Equity funds, which primarily invest in stocks, are taxed based on the holding period. | Image: Shutterstock
Ahead of Budget 2026, the mutual fund industry is hoping for steady policies rather than big changes. Experts say measures to support long-term debt funds and predictable taxation would boost investor confidence, while avoiding aggressive fiscal tightening would help keep the market stable.
"Overall, the Government has already put in place most of the measures that are required to support growth through its focus on macroeconomic stability and low interest rates. A policy push to incentivise long-term debt mutual funds would be a welcome move," said Rajat Chandak, Senior Fund Manager, ICICI Prudential Mutual Fund.
"I expect a pro-growth budget. If continuity is maintained from previous budgets, markets should be well positioned to generate better returns. Overall, the coming period should look positive from a market perspective," said Sailesh Jain, fund manager of Tata Arbitrage Fund.
"We expect a continued emphasis on fiscal consolidation paired with aggressive capital expenditure.
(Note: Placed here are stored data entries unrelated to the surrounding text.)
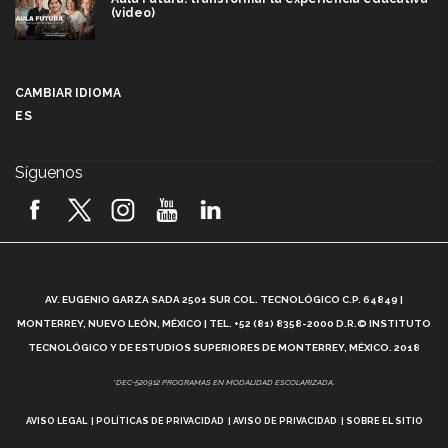
(video)
Más que un festival cultural: así es la magia de
VIBRART 2026 (video)
CAMBIAR IDIOMA
ES
Javier Guzmán: investigación con impacto social
(video)
Síguenos
¡México, en el top del mundial de robótica FIRST
2026! (video)
Vida Tec: Pasión, disciplina y básquetbol, con Gael
Adame (video)
A
AV. EUGENIO GARZA SADA 2501 SUR COL. TECNOLÓGICO C.P. 64849 |
L
¿Cómo es el Modelo Educativo Tec? (video)
MONTERREY, NUEVO LEÓN, MÉXICO | TEL. +52 (81) 8358-2000 D.R.© INSTITUTO
TECNOLÓGICO Y DE ESTUDIOS SUPERIORES DE MONTERREY, MÉXICO. 2018
Vida Tec: Feminismo e Inteligencia Artificial, Paola
*DEC-520912 PROGRAMAS EN MODALIDAD ESCOLARIZADA.
Ricaurte (video)
AVISO LEGAL
POLÍTICAS DE PRIVACIDAD
AVISO DE PRIVACIDAD
SOBRE EL SITIO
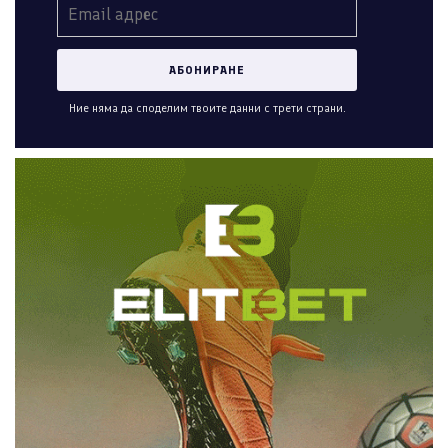
Ние няма да споделим твоите данни с трети страни.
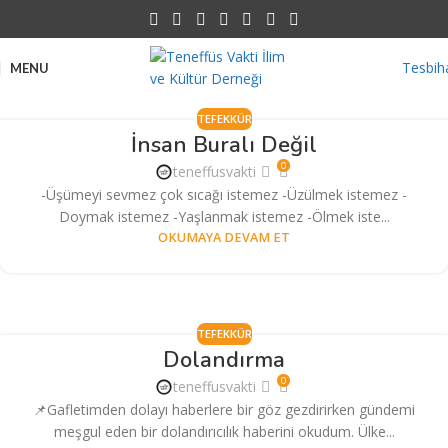
Tesbih
MENU
TEFEKKÜR
İnsan Buralı Değil
0
teneffusvakti
-Üşümeyi sevmez çok sıcağı istemez -Üzülmek istemez -
Doymak istemez -Yaşlanmak istemez -Ölmek iste...
OKUMAYA DEVAM ET
TEFEKKÜR
Dolandırma
0
teneffusvakti
📌Gafletimden dolayı haberlere bir göz gezdirirken gündemi
meşgul eden bir dolandırıcılık haberini okudum. Ülke...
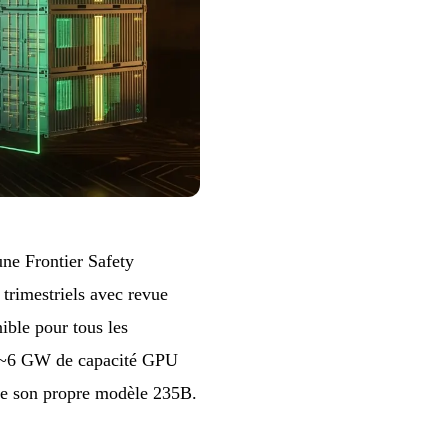
une Frontier Safety
 trimestriels avec revue
ible pour tous les
r ~6 GW de capacité GPU
e son propre modèle 235B.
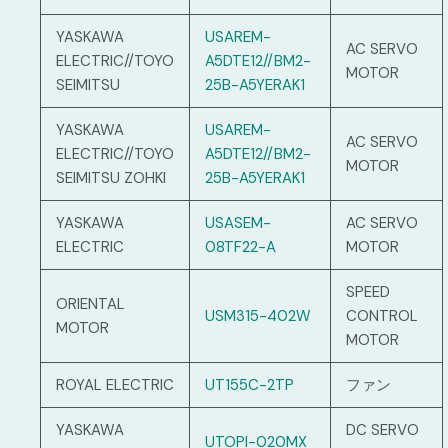
YASKAWA
USAREM-
AC SERVO
ELECTRIC//TOYO
A5DTE12//BM2-
MOTOR
SEIMITSU
25B-A5YERAK1
YASKAWA
USAREM-
AC SERVO
ELECTRIC//TOYO
A5DTE12//BM2-
MOTOR
SEIMITSU ZOHKI
25B-A5YERAK1
YASKAWA
USASEM-
AC SERVO
ELECTRIC
08TF22-A
MOTOR
SPEED
ORIENTAL
USM315-402W
CONTROL
MOTOR
MOTOR
ROYAL ELECTRIC
UT155C-2TP
ファン
YASKAWA
DC SERVO
UTOPI-020MX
Since several tax-related tweaks have already been announced during the last year, there is likely not going to be much on that front. Thus, our expectations focus on sustained support for infrastructure development, rural economy revival, and incentives for the manufacturing sector to bolster the Make in India initiative," said Ankit Jain, Sr. Fund Manager, Mirae Asset Investment Managers (India).
When you sell or redeem mutual fund units for a profit, the earnings are called capital gains, and these are subject to taxation. How much tax you pay depends on the type of fund and how long you have held the investment.
Short-term (held for less than 1 year): Gains are taxed at 20%.
Long-term (held for 1 year or more): Gains above ₹1.25 lakh per financial year are taxed at 12.5%.
Certain equity funds, like Equity Linked Savings Schemes (ELSS), also offer tax deductions under Section 80C, making them a popular choice for investors looking to save on taxes while investing. This is applicable only under the old tax regime.
Debt funds, which invest primarily in fixed-income securities, have different rules depending on when you purchased the units:
Short-term (held less than 2 years): Gains are taxed at your applicable income tax slab.
Long-term (held 2 years or more): Gains taxed at 12.5%, without indexation benefits.
On top of capital gains tax, the government levies a Securities Transaction Tax (STT) of 0.1% on the purchase and sale of equity mutual fund units or hybrid equity-oriented funds (funds with at least 65% equity exposure). Debt fund transactions are exempt from STT.